Excerpted passage>
-.-.-

I posted this subject already on Reddit. Here again, hoping to see some more people look into the subject.
One thing I really don’t get is the fact that the same file is encrypted using the same technique and still nobody’s able to link a file to an ip-adress.
Let’s say I join the network. I have 4 close peers based on XOR. When I ask the network for a file, what happends? Do I ask the 4 closest peers (let’s call them my group) for these files? Does any peer in my group receives my request for a file? And if yes… What about a corrupt peer who does exactly what the network expects it to do, but stores the ip-adresses and the chuncks that are requested from the nodes he’s connected to? The corrupt peer will store something like:
Now, because all the files are encrypted using the same set of rules, some corrupt peer may look the part up in an index and finds that my chunk with hash: aGjHkljeBjklHikHLjjlhHHjkljhLLL is part of a file called: LinuxMint-17-32bit.iso
So the corrupt peer didn’t behave weird in any way but it sniffed the traffic and found out that I downloaded a part of Linux Mint 17. How is the network protected against this sort of privacy attacks??

-.-.-

Data extract>

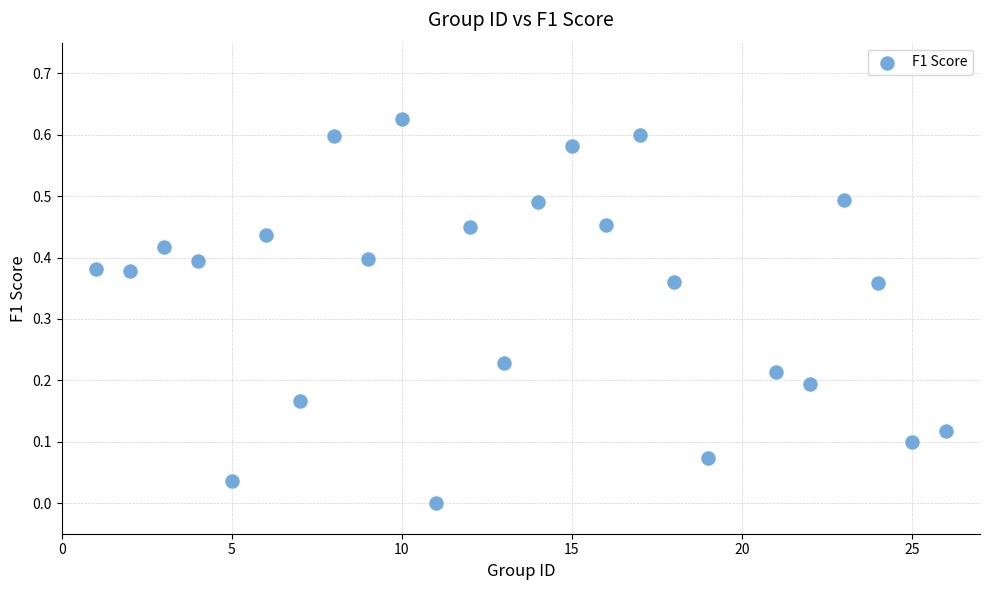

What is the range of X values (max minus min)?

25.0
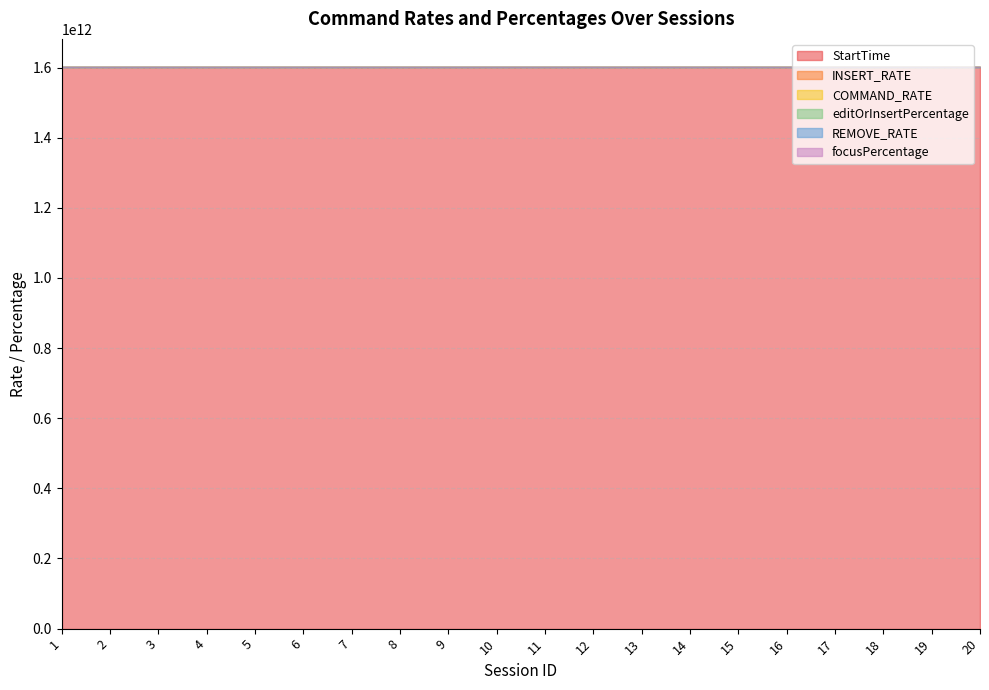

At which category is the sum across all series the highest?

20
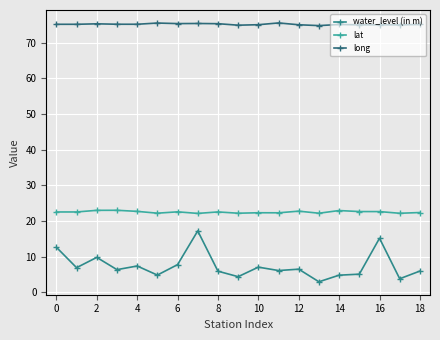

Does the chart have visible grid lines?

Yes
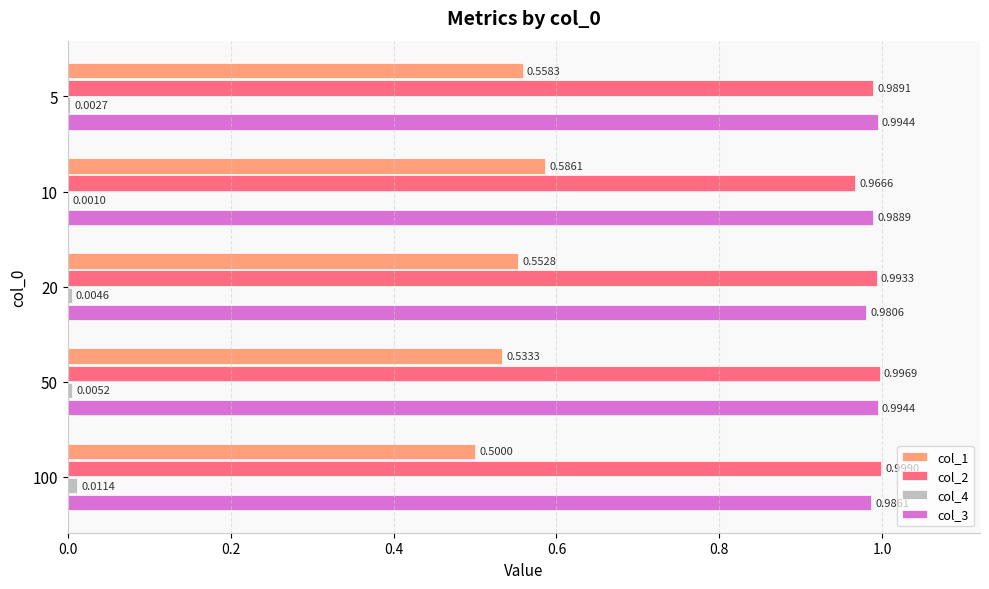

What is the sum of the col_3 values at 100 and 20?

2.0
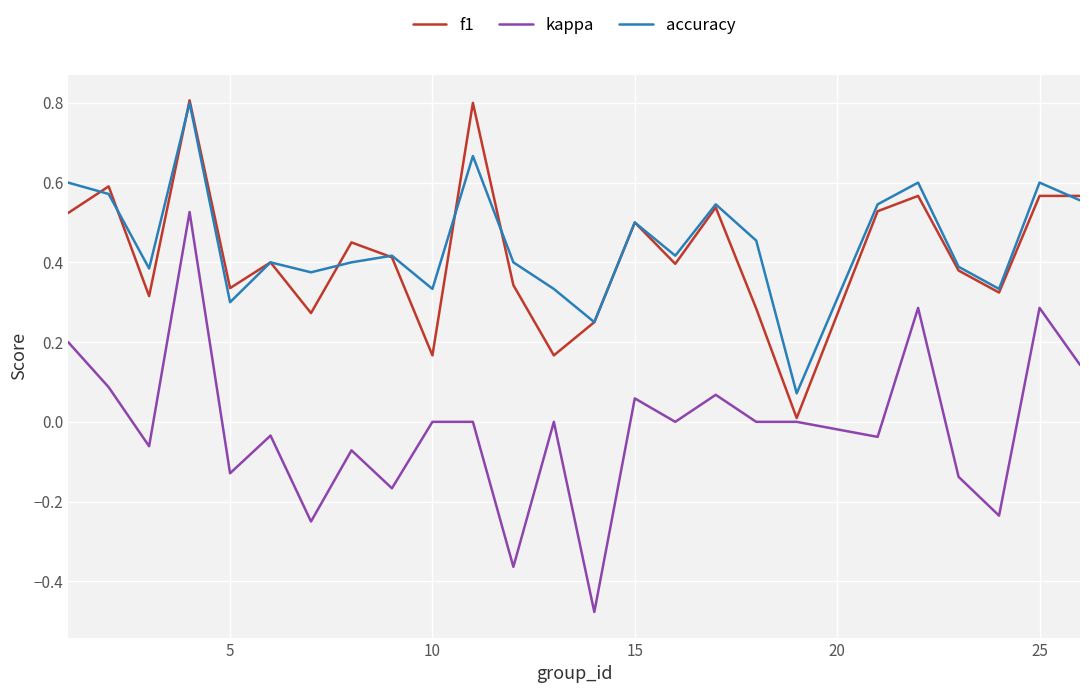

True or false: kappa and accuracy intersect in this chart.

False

-.-.-

Task directions>
In the forum post about file privacy on the network, what file name does the corrupt peer find for the chunk with hash aGjHkljeBjklHikHLjjlhHHjkljhLLL? The lines have no connection to the text.

Worked solution>
LinuxMint-17-32bit.iso